To me clay court matches seem the most grueling of any surface. Maybe they are softer on the joints, but they require a lot more stamina. Or at-least they used to in the past. Is it a coincidence that nearly all of the top "doped" Spaniards of the last 2 decades were/are clay court specialists. I guess the added conditional benefits of doping are most beneficial on slower surfaces.
zebedee said:Yeah, very sorry, iejee. Tennis players neither dope nor throw matches. That was just me trying to drag a clean sport down and tar it with cycling's brush.
I admit it. Doping is basically unknown in our noble game. There's no point either in the ITF wasting money unnecessarily on an antidoping programme that's not required. Better the old farts who run the ITF and the grand slams spend it on improving those flower displays which make their grounds look so pretty.
Spaniards tend to be particularly proficient on clay, epo or no epo, because there's little else in their country to play on.

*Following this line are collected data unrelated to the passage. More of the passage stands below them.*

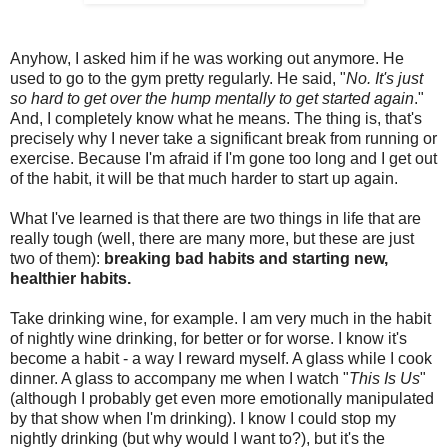
Anyhow, I asked him if he was working out anymore. He
used to go to the gym pretty regularly. He said, "
No. It's just
so hard to get over the hump mentally to get started again
."
And, I completely know what he means. The thing is, that's
precisely why I never take a significant break from running or
exercise. Because I'm afraid if I'm gone too long and I get out
of the habit, it will be that much harder to start up again.
What I've learned is that there are two things in life that are
really tough (well, there are many more, but these are just
two of them):
breaking bad habits and starting new,
healthier habits.
Take drinking wine, for example. I am very much in the habit
of nightly wine drinking, for better or for worse. I know it's
become a habit - a way I reward myself. A glass while I cook
dinner. A glass to accompany me when I watch "
This Is Us
"
(although I probably get even more emotionally manipulated
by that show when I'm drinking). I know I could stop my
nightly drinking (but why would I want to?), but it's the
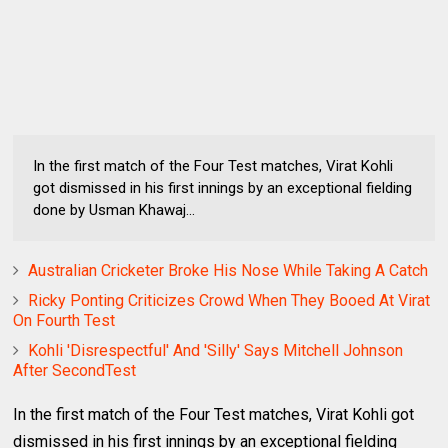
In the first match of the Four Test matches, Virat Kohli
got dismissed in his first innings by an exceptional fielding
done by Usman Khawaj...
Australian Cricketer Broke His Nose While Taking A Catch
Ricky Ponting Criticizes Crowd When They Booed At Virat
On Fourth Test
Kohli 'Disrespectful' And 'Silly' Says Mitchell Johnson
After SecondTest
In the first match of the Four Test matches, Virat Kohli got
dismissed in his first innings by an exceptional fielding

zebedee said:As I can vouch personally, you can numb knee pain with strong painkiller which allows you to continue playing. However, any underlying condition will remain and worsen as the effect of impact injury (microtrauma) grows. Nadal may have got away with it in 2009/2010, perhaps using cortisone injections to ease any inflammation too, which itself can aggravate anything underlying. So the problem slowly worsens and you end up with the condition so bad that the knee just goes, as both of mine did. The slightest problem with a knee destroys confidence too, which at the level Nadal is playing at, would be catastrophic for him. Tennis at his level is played as much in the mind as on a court.

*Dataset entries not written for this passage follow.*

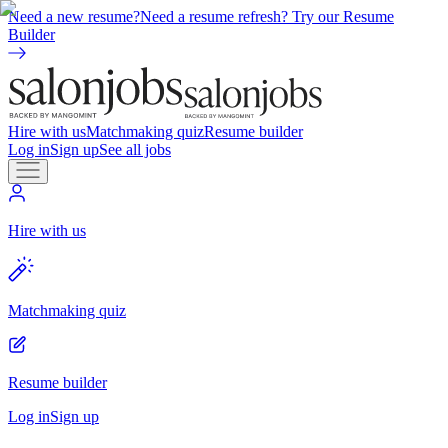
Need a new resume?
Need a resume refresh? Try our Resume
Builder
Hire with us
Matchmaking quiz
Resume builder
Log in
Sign up
See all jobs
Hire with us
Matchmaking quiz
Resume builder
Log in
Sign up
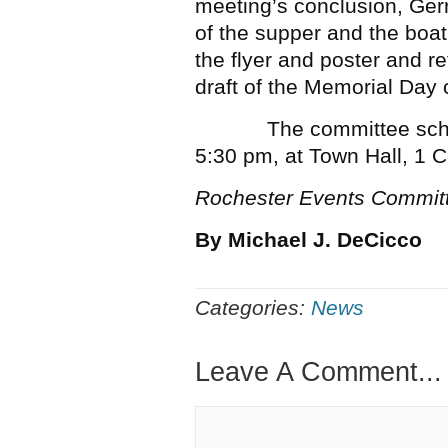
meeting’s conclusion, Gerr
of the supper and the boat 
the flyer and poster and re
draft of the Memorial Da
The committee schedule
5:30 pm, at Town Hall, 1 C
Rochester Events Commit
By Michael J. DeCicco
Categories:
News
Leave A Comment...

If it's degenerative tendinosis he has, then autologous blood injections into the tendon are required (or more advanced blood spinning treatments which I think Nadal actually had) and lots and lots of eccentric work. That takes a lot of time and it is perfectly understandable why Nadal was forced off tour and it's got nothing whatsoever to do with silent bans for doping.
One of the worst aspects of pro-tennis is playing constantly on hard courts which are ruinous for players' knees. Nadal has rightly raised this issue and it's one the ATP needs to address. Nothing to do with peds. Players' health and careers are best sustained by playing more tennis on grass and clay courts.